Noddings' argument has particular relevance for nursing education. We demand critical thinking and we often come down hard when students do not meet our expectations of how we think they should think. Relationship falls by the wayside.

 

One of my more humbling moments as an educator came at the conclusion of spring semester. Graduating seniors sat in a circle discussing strengths and weaknesses of the education they received. While many shared tales of supportive faculty, inspirational clinicians, too many offered heart-wrenching stories, bloated with ill-digested frustration. In addition to complaints about indifferent preceptors, the group unleashed a flood of disappointment and hurt over instructors' comments. Men shared incidents suggestive of gender bias, pervasive perceptions of anti-male sentiment. Timid women spoke of bullying and intimidation endured and witnessed. One young woman of Hispanic descent described how she was told on several occasions that she "did not have what it takes, would never make it as a nurse." Quivering with emotion, she declared, "When they told me that, I knew I would make it. I would do it just to show them they were wrong."

 

Such negative and potentially damaging "instruction" infects nursing education, poisoning across all levels and institutions. While not every student arrives with success guaranteed, respectful and compassionate ways abound to assist individuals to discover their true path. We have no right to denigrate others because they do not conform to our conception of nursing identity. Most certainly, there is no place for shame or needless guilt within an educational system that molds practitioners of care. The imperious imposition of character analysis is not only wrong, it is counterproductive also.

 

Breathing and Weaving

We are-as the well-worn syllogism declared of Socrates, all mortal and thus we are all flawed and struggling-practitioners, educators, students, and patients. We get hurt; we pass on the hurt. Ditto for humiliation. We don't mean to haze; sometimes it just comes naturally in our frail humanity. Through the better part of a decade, like a contemporary ancient mariner, I hauled around a former professor's scathing criticism. I clung to the fear that perhaps she was right, perhaps I am a charlatan and "will never make it as a nurse." How I may have foisted upon others the albatross of my anxiety and sense of victimization I cannot know. A time comes, however, when one must drop the burden and break free of the painful karmic circle.

## [PARTS OF THE EXERCISE]
1. From the passage on nursing education, set down the stretch from "Noddings' argument has" through "by the wayside.".
2. In the passage on nursing education, what was the young woman of Hispanic descent told on several occasions?
The listing that follows has no connection to the passage on nursing education.

## [DATA TO EXAMINE]
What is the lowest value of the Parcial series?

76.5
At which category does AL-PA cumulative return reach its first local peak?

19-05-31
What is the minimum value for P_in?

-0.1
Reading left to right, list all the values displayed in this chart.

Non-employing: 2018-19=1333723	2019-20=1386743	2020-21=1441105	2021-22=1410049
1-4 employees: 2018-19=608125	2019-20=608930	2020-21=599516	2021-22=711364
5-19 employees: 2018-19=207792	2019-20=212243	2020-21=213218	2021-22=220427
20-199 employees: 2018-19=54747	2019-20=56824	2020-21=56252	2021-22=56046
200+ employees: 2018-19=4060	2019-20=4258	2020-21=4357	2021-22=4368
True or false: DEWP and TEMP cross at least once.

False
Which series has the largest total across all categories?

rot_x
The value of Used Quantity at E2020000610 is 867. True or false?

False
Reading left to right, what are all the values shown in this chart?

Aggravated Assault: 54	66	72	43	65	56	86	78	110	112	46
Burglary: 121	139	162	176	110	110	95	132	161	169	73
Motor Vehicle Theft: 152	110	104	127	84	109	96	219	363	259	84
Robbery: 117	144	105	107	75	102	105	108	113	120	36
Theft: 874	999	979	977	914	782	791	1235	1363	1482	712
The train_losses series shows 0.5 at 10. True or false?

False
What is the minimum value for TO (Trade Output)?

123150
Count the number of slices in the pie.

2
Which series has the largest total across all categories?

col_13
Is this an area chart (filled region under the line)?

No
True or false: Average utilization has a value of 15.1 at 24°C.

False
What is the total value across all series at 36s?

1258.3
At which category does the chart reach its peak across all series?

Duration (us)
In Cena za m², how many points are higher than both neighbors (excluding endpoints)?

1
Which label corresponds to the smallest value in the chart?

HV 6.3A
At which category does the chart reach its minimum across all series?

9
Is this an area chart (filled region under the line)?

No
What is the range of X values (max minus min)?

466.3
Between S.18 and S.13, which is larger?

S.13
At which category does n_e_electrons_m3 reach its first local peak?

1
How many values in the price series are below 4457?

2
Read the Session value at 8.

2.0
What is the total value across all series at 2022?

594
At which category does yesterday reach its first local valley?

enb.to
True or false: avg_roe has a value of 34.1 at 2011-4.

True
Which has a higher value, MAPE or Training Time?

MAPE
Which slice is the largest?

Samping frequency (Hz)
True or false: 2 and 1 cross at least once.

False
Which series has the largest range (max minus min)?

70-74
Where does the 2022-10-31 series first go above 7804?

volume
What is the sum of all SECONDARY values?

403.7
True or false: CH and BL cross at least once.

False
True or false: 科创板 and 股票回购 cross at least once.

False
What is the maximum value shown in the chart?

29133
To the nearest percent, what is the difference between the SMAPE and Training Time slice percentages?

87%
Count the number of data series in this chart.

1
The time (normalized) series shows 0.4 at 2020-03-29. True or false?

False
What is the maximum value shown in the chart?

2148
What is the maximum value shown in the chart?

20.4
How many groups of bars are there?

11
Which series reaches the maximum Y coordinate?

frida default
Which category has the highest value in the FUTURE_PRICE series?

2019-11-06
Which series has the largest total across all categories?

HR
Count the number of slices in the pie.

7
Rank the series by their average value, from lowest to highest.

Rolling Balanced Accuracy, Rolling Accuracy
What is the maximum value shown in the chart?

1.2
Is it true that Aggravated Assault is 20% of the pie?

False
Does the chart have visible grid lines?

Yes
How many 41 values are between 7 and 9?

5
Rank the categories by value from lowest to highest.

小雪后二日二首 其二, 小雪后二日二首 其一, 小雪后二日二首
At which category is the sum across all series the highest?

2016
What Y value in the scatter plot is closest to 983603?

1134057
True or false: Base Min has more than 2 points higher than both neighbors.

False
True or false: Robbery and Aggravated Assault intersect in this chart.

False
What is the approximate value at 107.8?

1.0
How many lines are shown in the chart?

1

## [RESPONSES TO THE TASKS]
1.
Noddings' argument has particular relevance for nursing education. We demand critical thinking and we often come down hard when students do not meet our expectations of how we think they should think. Relationship falls by the wayside.

2. She was told that she "did not have what it takes, would never make it as a nurse."